Amtrak is testing a promotion where they offer free rides to writers. Amtrak got the idea from the writers' parents.

Delta publicly apologized to a passenger who was told she couldn't breastfeed her infant son. Though they've reminded passengers who aren't nursing to keep their breasts in their full upright and locked position.

A high school student in Indiana recently rented a billboard in order to ask a girl to prom. Though he hurt his chances because instead of leaving his phone number he left his exit number.

This week In New York City, a woman gave birth in the middle of a crosswalk. Officers knew something was up when they stopped and frisked the woman and found an umbilical cord.

Several experts are claiming that posing for selfies is helping to spread head lice. It's also helping to spread the amount of creepy Facebook 'Likes'.

This week the Pentagon announced plans to shrink the size of the US Army. The plans include jumping into a really cold swimming pool.

CNN has canceled "Piers Morgan Live". Though Piers Morgan didn't believe it until he'd heard it from a better news source than CNN.

Due to high salaries, American Idol is set to lose money this year. So instead of being told they're going to Hollywood, contestants who pass the show's audition will be told "You're going to Inglewood!"

Actress Judi Dench has revealed that due to poor vision she's unable to read scripts or watch films. In other words, she sounds like the person who greenlights Tyler Perry's movies.

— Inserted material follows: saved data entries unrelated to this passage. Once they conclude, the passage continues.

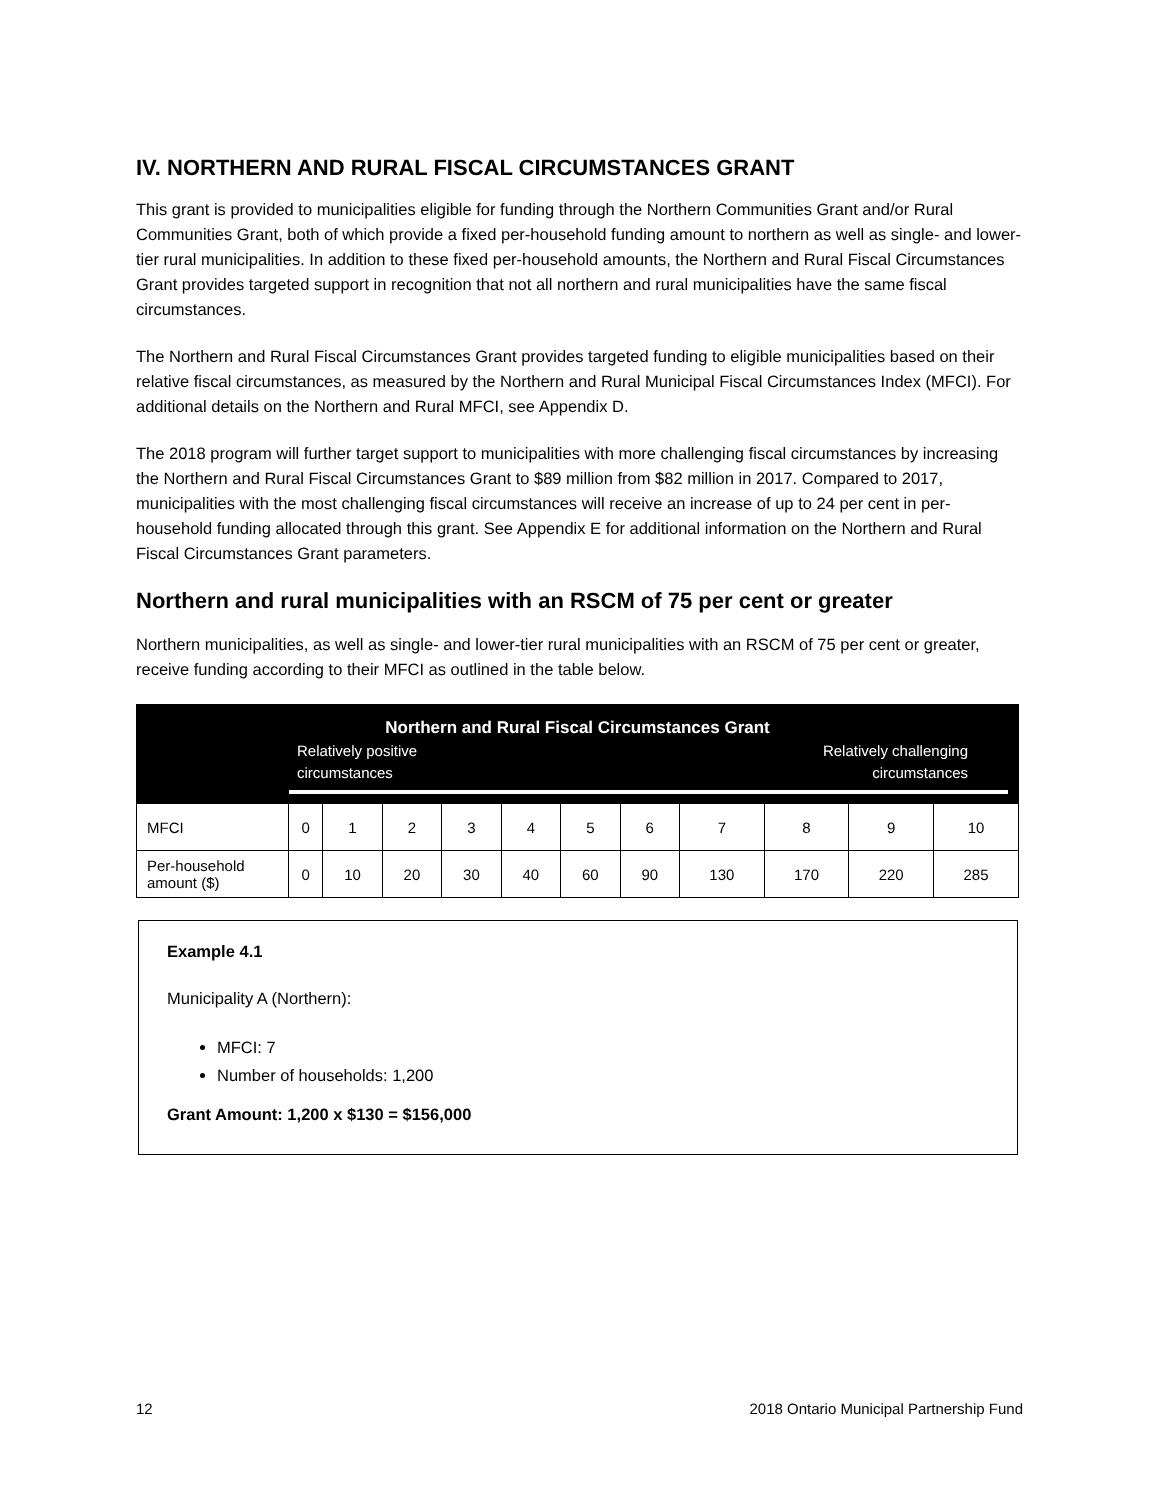IV. NORTHERN AND RURAL FISCAL CIRCUMSTANCES GRANT
This grant is provided to municipalities eligible for funding through the Northern Communities Grant and/or Rural Communities Grant, both of which provide a fixed per-household funding amount to northern as well as single- and lower-tier rural municipalities. In addition to these fixed per-household amounts, the Northern and Rural Fiscal Circumstances Grant provides targeted support in recognition that not all northern and rural municipalities have the same fiscal circumstances.
The Northern and Rural Fiscal Circumstances Grant provides targeted funding to eligible municipalities based on their relative fiscal circumstances, as measured by the Northern and Rural Municipal Fiscal Circumstances Index (MFCI). For additional details on the Northern and Rural MFCI, see Appendix D.
The 2018 program will further target support to municipalities with more challenging fiscal circumstances by increasing the Northern and Rural Fiscal Circumstances Grant to $89 million from $82 million in 2017. Compared to 2017, municipalities with the most challenging fiscal circumstances will receive an increase of up to 24 per cent in per-household funding allocated through this grant. See Appendix E for additional information on the Northern and Rural Fiscal Circumstances Grant parameters.
Northern and rural municipalities with an RSCM of 75 per cent or greater
Northern municipalities, as well as single- and lower-tier rural municipalities with an RSCM of 75 per cent or greater, receive funding according to their MFCI as outlined in the table below.
| Northern and Rural Fiscal Circumstances Grant Relatively positive circumstances Relatively challenging circumstances | | | | | | | | | | | |
| MFCI | 0 | 1 | 2 | 3 | 4 | 5 | 6 | 7 | 8 | 9 | 10 |
| Per-household amount ($) | 0 | 10 | 20 | 30 | 40 | 60 | 90 | 130 | 170 | 220 | 285 |
Example 4.1
Municipality A (Northern):
MFCI: 7
Number of households: 1,200
Grant Amount: 1,200 x $130 = $156,000
12 2018 Ontario Municipal Partnership Fund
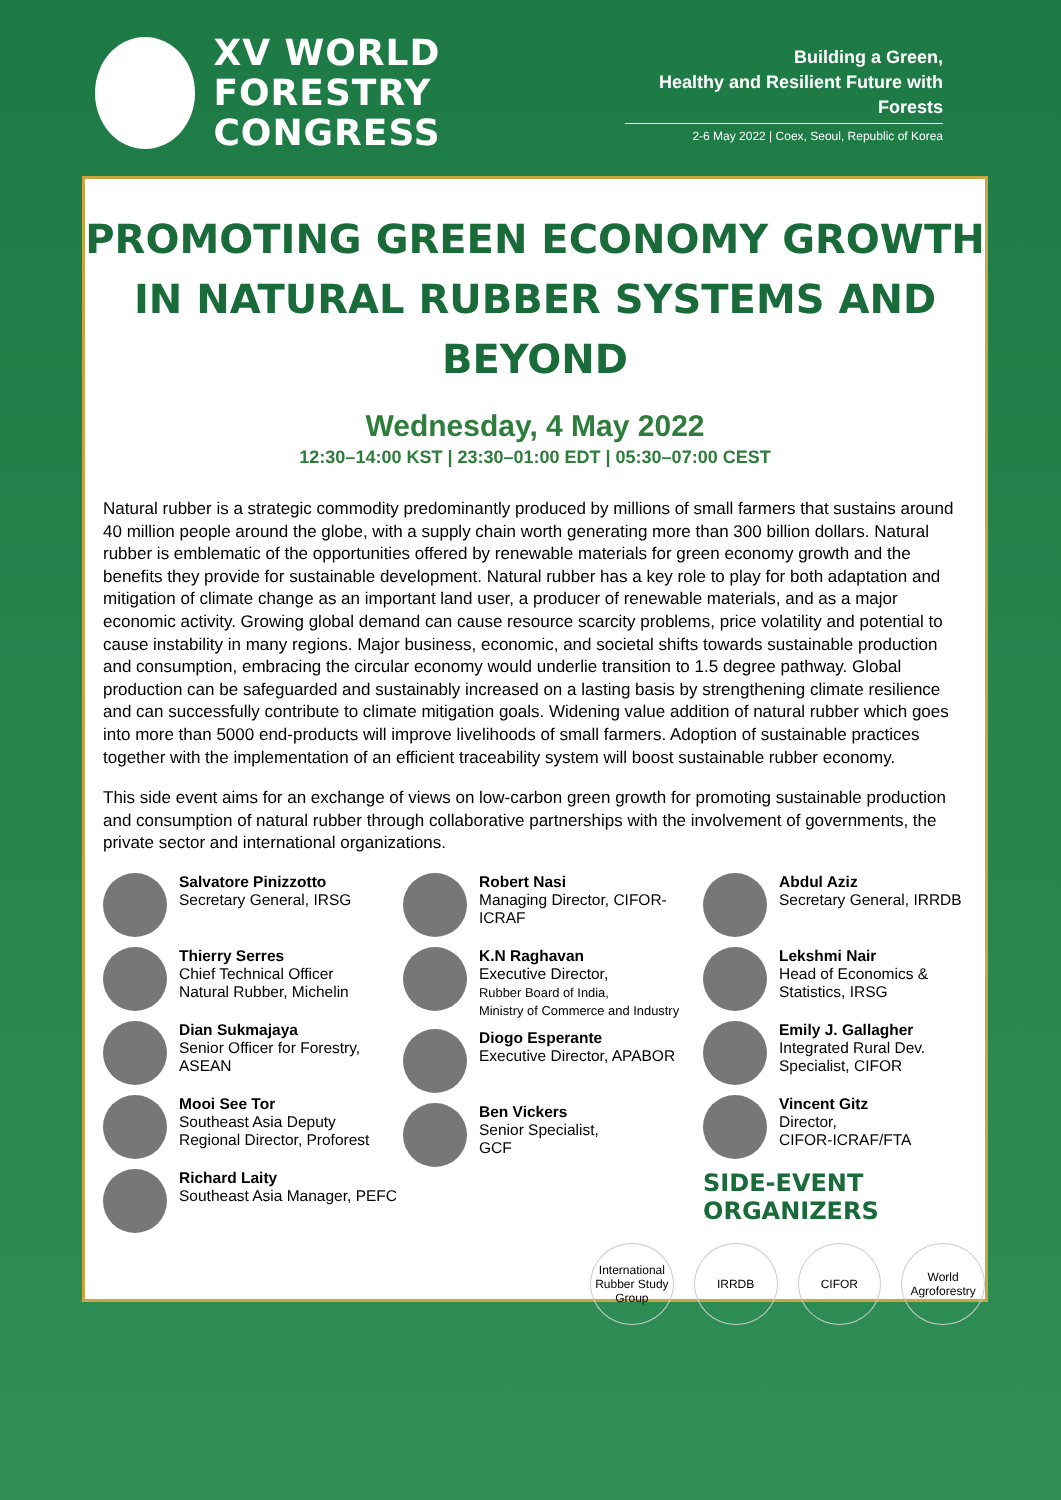XV WORLD
FORESTRY CONGRESS
Building a Green,
Healthy and Resilient Future with Forests
2-6 May 2022 | Coex, Seoul, Republic of Korea
PROMOTING GREEN ECONOMY GROWTH
IN NATURAL RUBBER SYSTEMS AND BEYOND
Wednesday, 4 May 2022
12:30–14:00 KST | 23:30–01:00 EDT | 05:30–07:00 CEST
Natural rubber is a strategic commodity predominantly produced by millions of small farmers that sustains around 40 million people around the globe, with a supply chain worth generating more than 300 billion dollars. Natural rubber is emblematic of the opportunities offered by renewable materials for green economy growth and the benefits they provide for sustainable development. Natural rubber has a key role to play for both adaptation and mitigation of climate change as an important land user, a producer of renewable materials, and as a major economic activity. Growing global demand can cause resource scarcity problems, price volatility and potential to cause instability in many regions. Major business, economic, and societal shifts towards sustainable production and consumption, embracing the circular economy would underlie transition to 1.5 degree pathway. Global production can be safeguarded and sustainably increased on a lasting basis by strengthening climate resilience and can successfully contribute to climate mitigation goals. Widening value addition of natural rubber which goes into more than 5000 end-products will improve livelihoods of small farmers. Adoption of sustainable practices together with the implementation of an efficient traceability system will boost sustainable rubber economy.
This side event aims for an exchange of views on low-carbon green growth for promoting sustainable production and consumption of natural rubber through collaborative partnerships with the involvement of governments, the private sector and international organizations.
Salvatore Pinizzotto
Secretary General, IRSG
Thierry Serres
Chief Technical Officer
Natural Rubber, Michelin
Dian Sukmajaya
Senior Officer for Forestry,
ASEAN
Mooi See Tor
Southeast Asia Deputy
Regional Director, Proforest
Richard Laity
Southeast Asia Manager, PEFC
Robert Nasi
Managing Director, CIFOR-ICRAF
K.N Raghavan
Executive Director,
Rubber Board of India,
Ministry of Commerce and Industry
Diogo Esperante
Executive Director, APABOR
Ben Vickers
Senior Specialist,
GCF
Abdul Aziz
Secretary General, IRRDB
Lekshmi Nair
Head of Economics &
Statistics, IRSG
Emily J. Gallagher
Integrated Rural Dev.
Specialist, CIFOR
Vincent Gitz
Director,
CIFOR-ICRAF/FTA
SIDE-EVENT ORGANIZERS
International Rubber Study Group
IRRDB CIFOR World Agroforestry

Two men in New York were arrested after video cameras caught them trying to have sex with dairy cows. Though the men claim they weren't trying to have sex; they were only trying to get to know the cows.

Taco Bell is planning to launch a new breakfast menu. They say the new menu was inspired by the "wake and bake".

A drunk Michigan man accidentally killed himself while demonstrating gun safety techniques to his girlfriend. His girlfriend said, "If you think that's bad, you should've seen him demonstrate techniques for safe sex."

A South Carolina man was arrested for trying to pay at Applebee's with a one trillion dollar bill. The server realized the bill was fake after holding it up to the light and using common sense.

When asked about playing Tinker Bell in NBC's version of "Peter Pan", Miley Cyrus says she'd rather choke on her own tongue. "Sounds great to us," said everyone.

A British man complained to Domino's on Twitter that he burned his penis severely while having sex with one of its pizzas. Domino's says the man should've waited ten minutes for the pizza to cool down if he wanted to have safe sex.

Pope Francis announced an overhaul of the Vatican’s bureaucratic duties by creating a new administrative position. Qualified applicants are encouraged to apply, specifically anyone with experience screening calls from God.

1000 people lined up outside the Golden Nugget casino in Atlantic City for just 50 job openings. "I like my chances," said a candidate who sucks at math.